What you should do: Below are records with pictures. Reproduce exactly the lines from the line with "fruit bowl: none" to the line with "potted plant: present", inclusive, and leave each picture out.

Data excerpts:
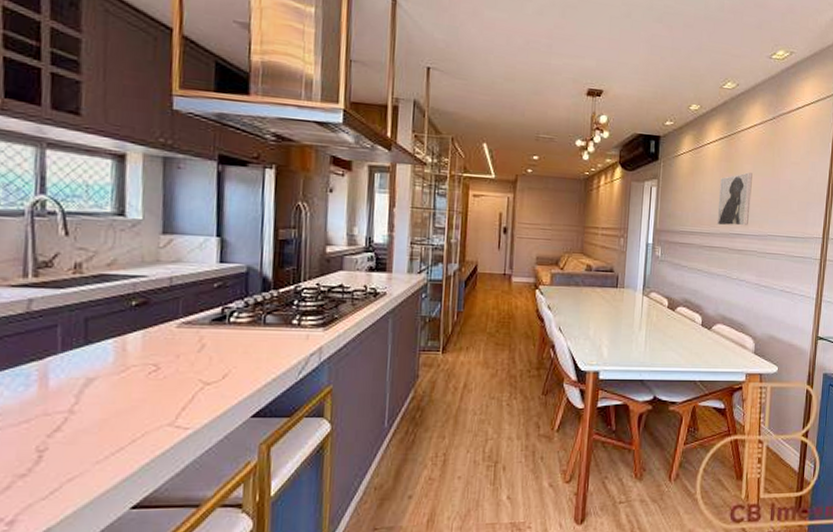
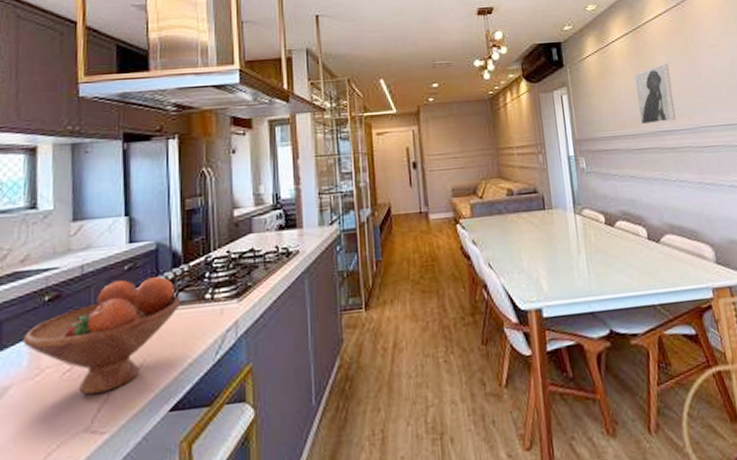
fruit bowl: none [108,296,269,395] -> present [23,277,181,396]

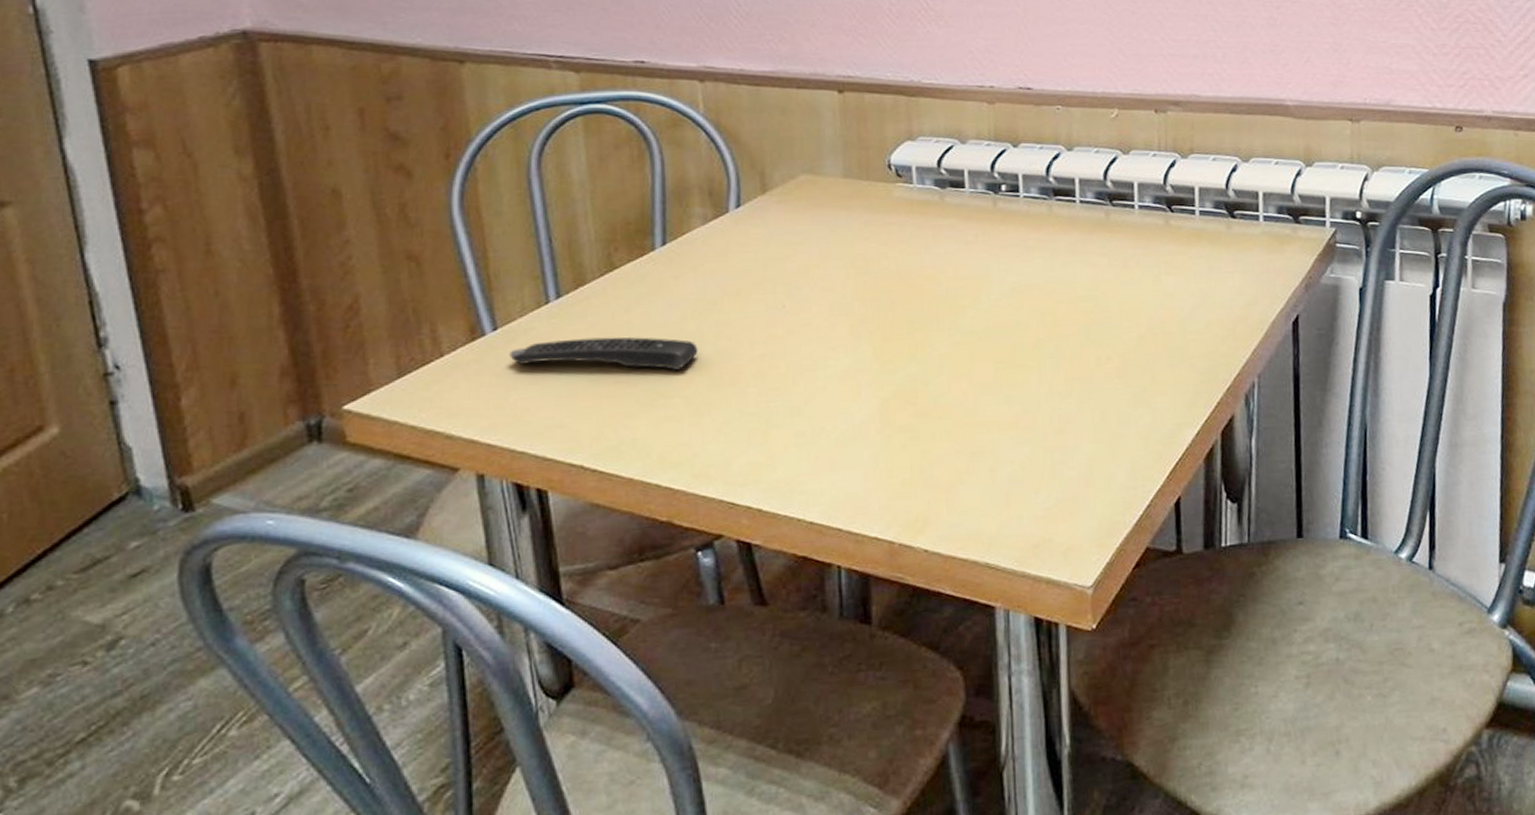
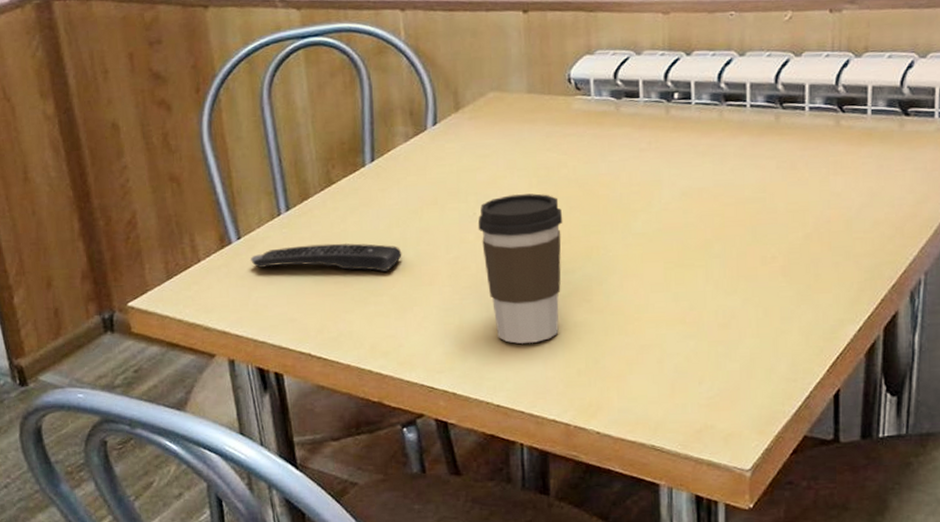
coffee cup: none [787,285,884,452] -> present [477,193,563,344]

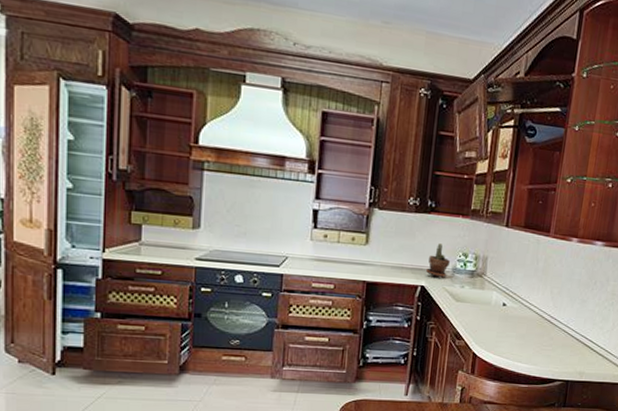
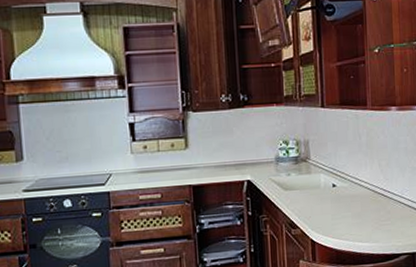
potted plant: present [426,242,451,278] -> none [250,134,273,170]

==

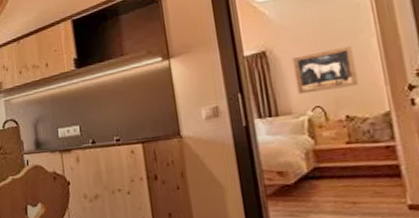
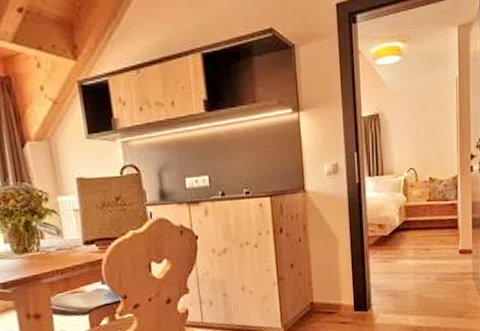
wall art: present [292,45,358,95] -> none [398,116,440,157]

--

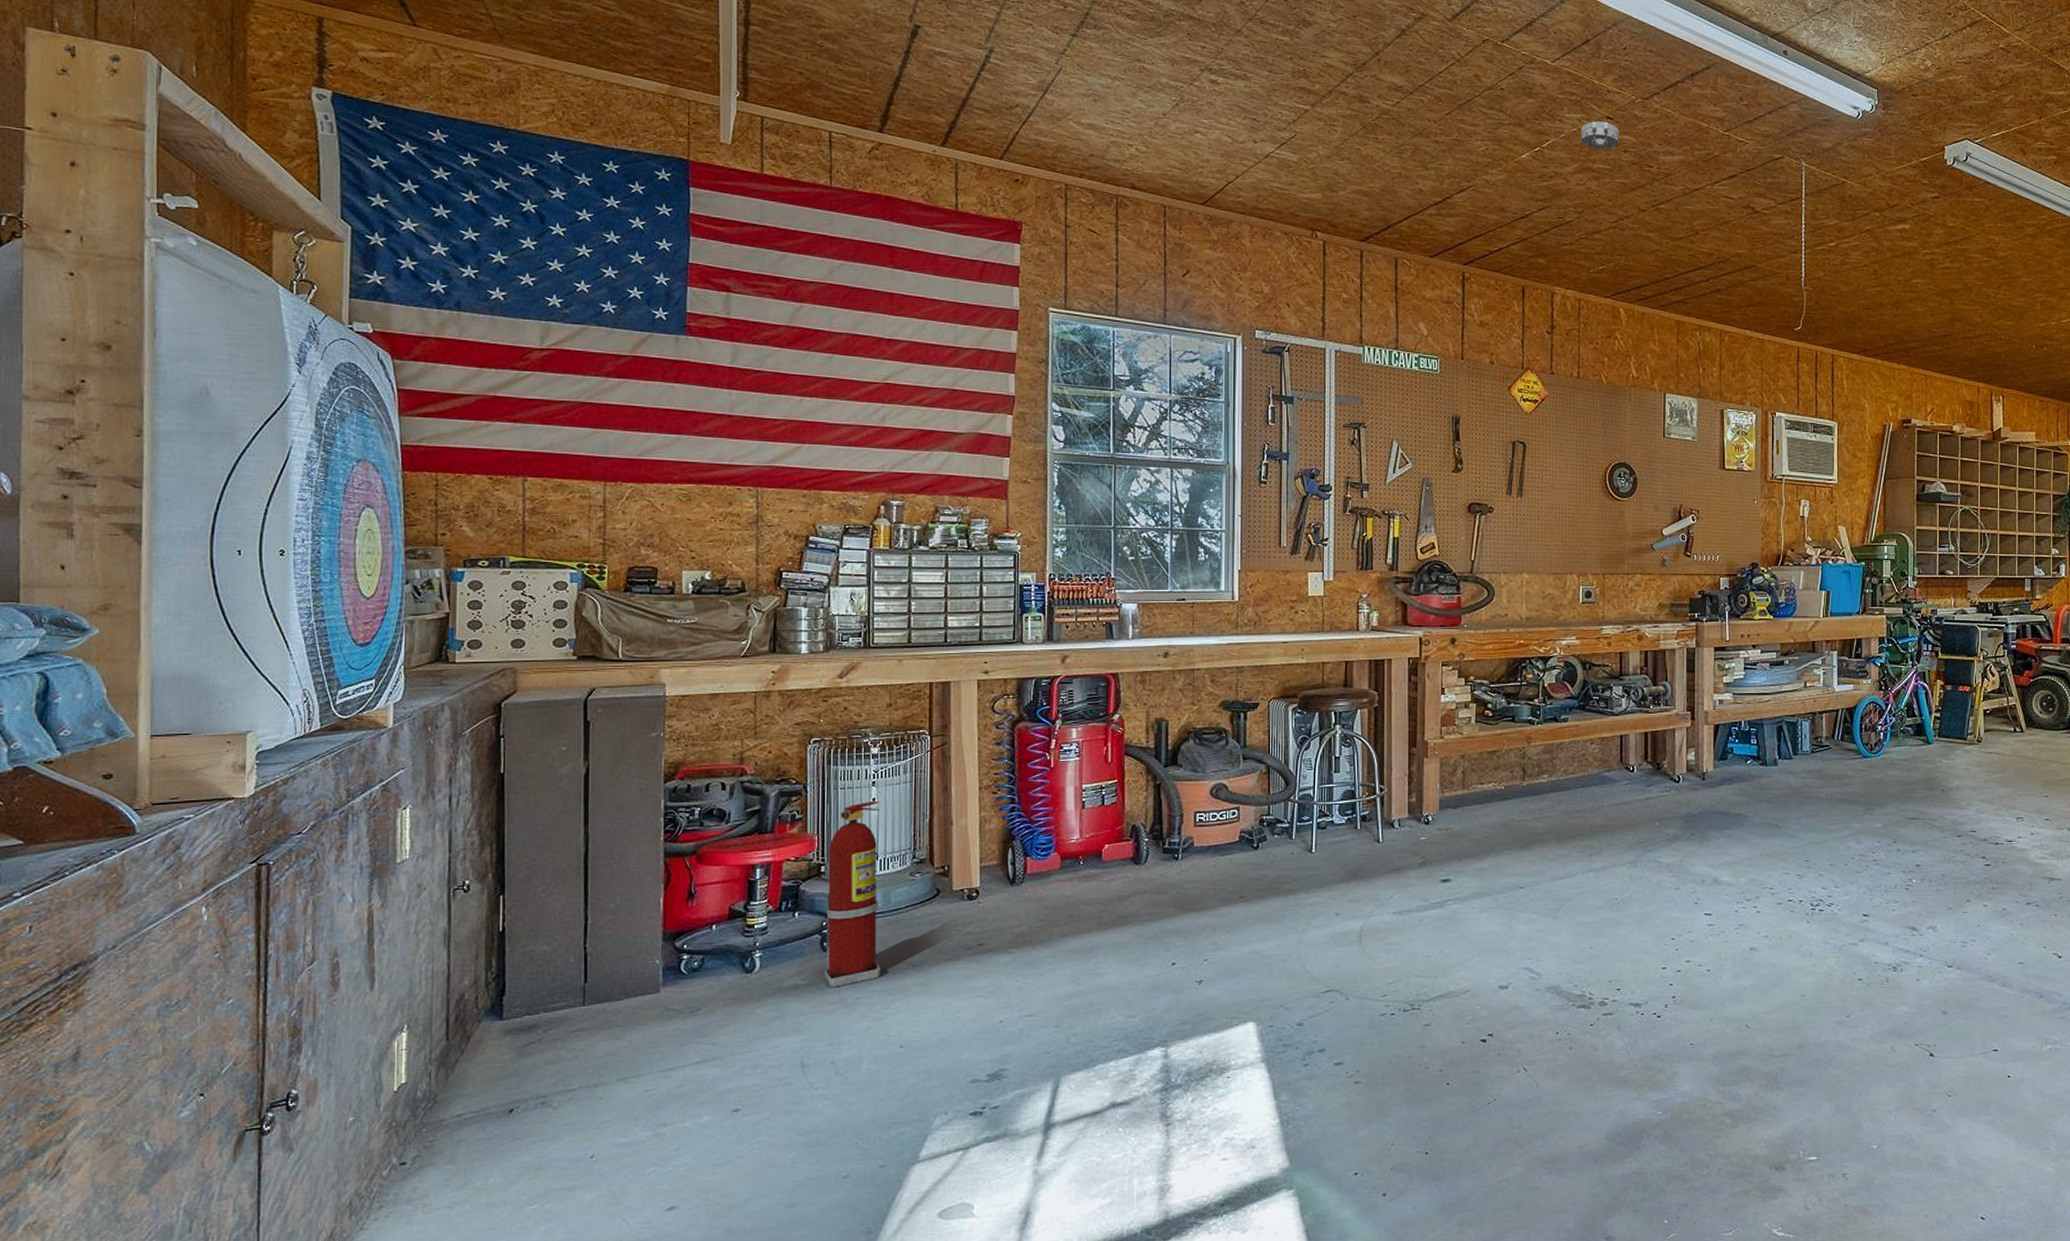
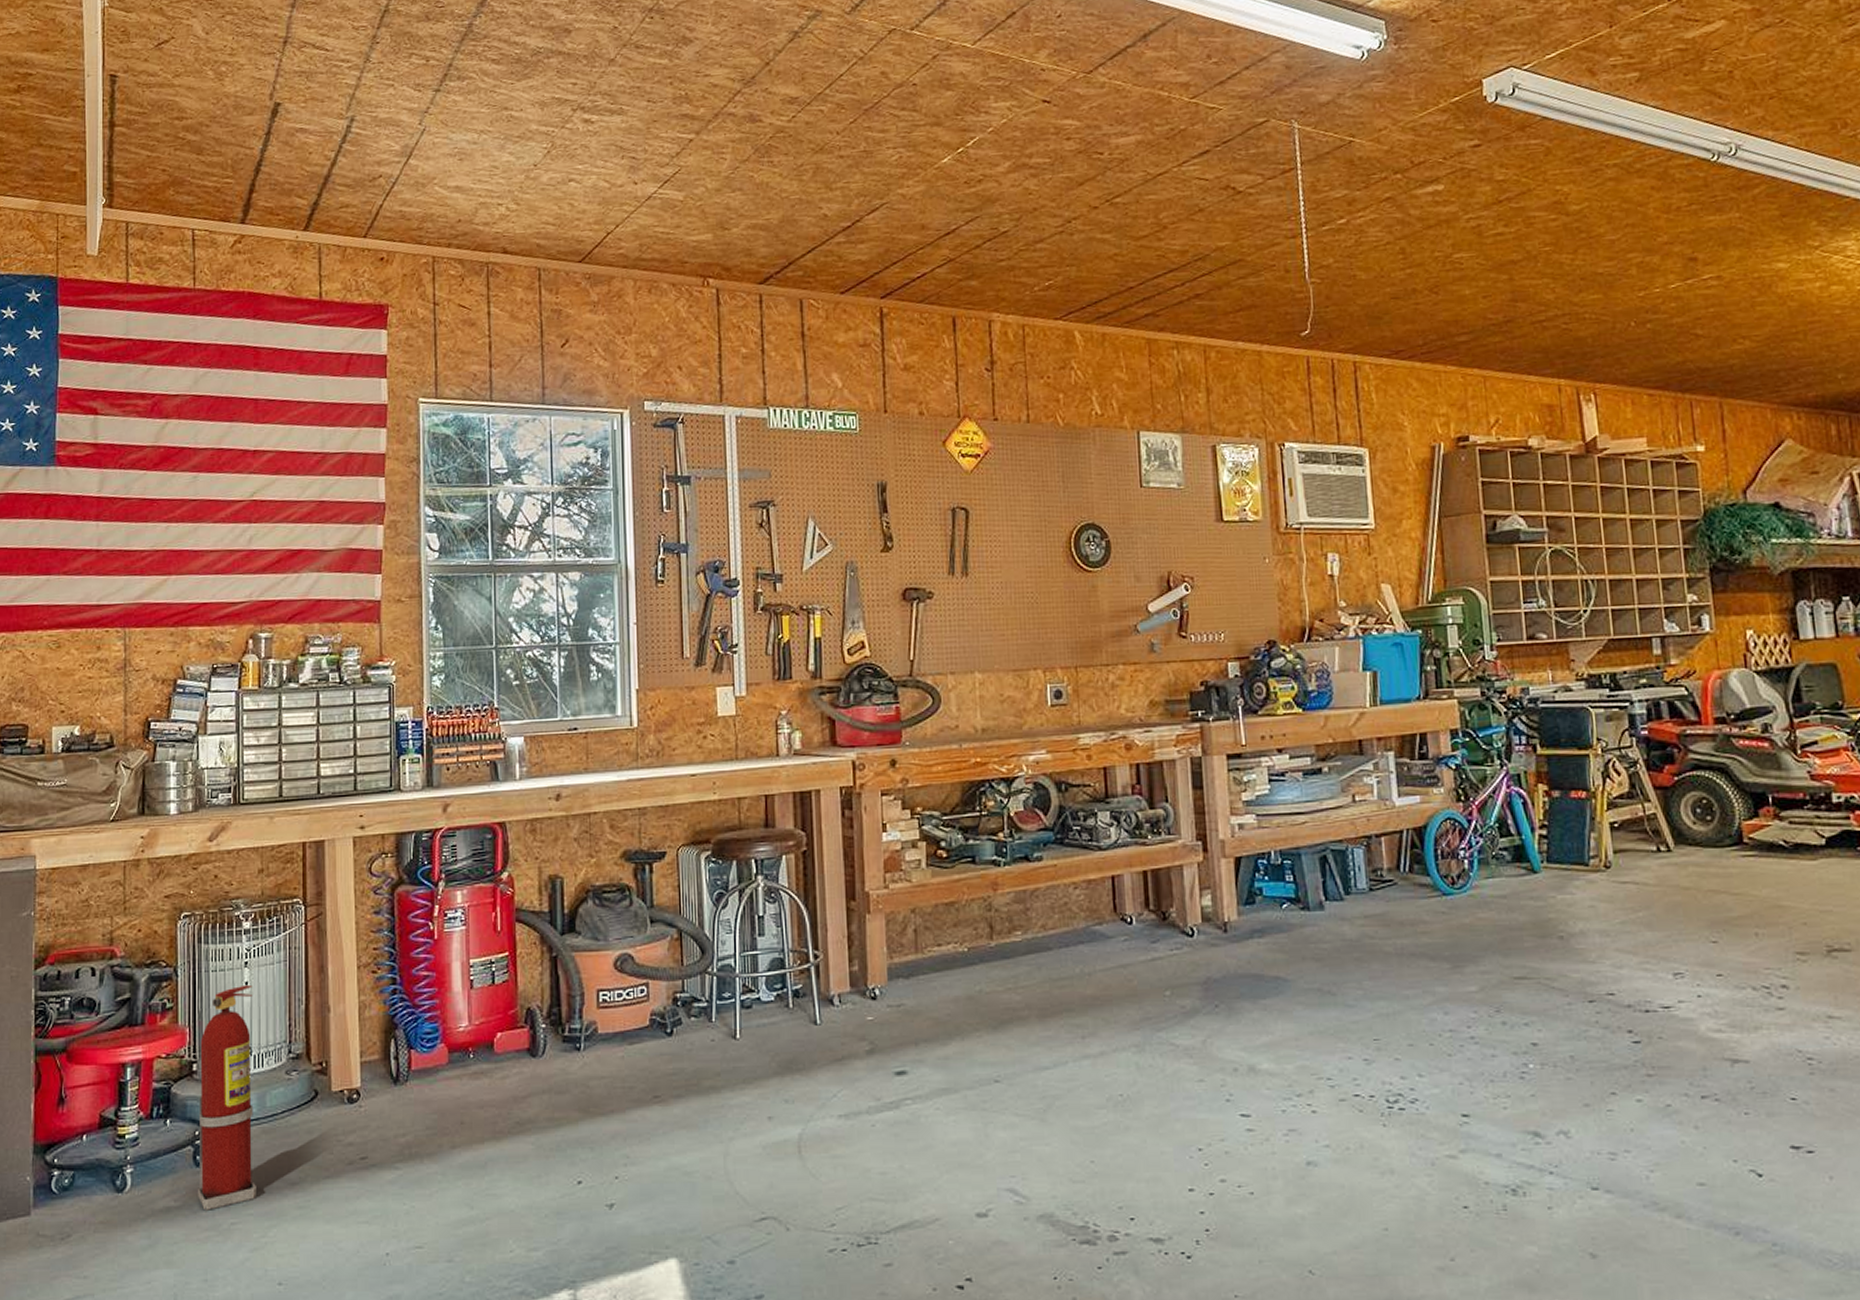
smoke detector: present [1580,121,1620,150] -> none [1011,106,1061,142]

Expected answer:
fruit bowl: none [108,296,269,395] -> present [23,277,181,396]

coffee cup: none [787,285,884,452] -> present [477,193,563,344]

potted plant: present [426,242,451,278] -> none [250,134,273,170]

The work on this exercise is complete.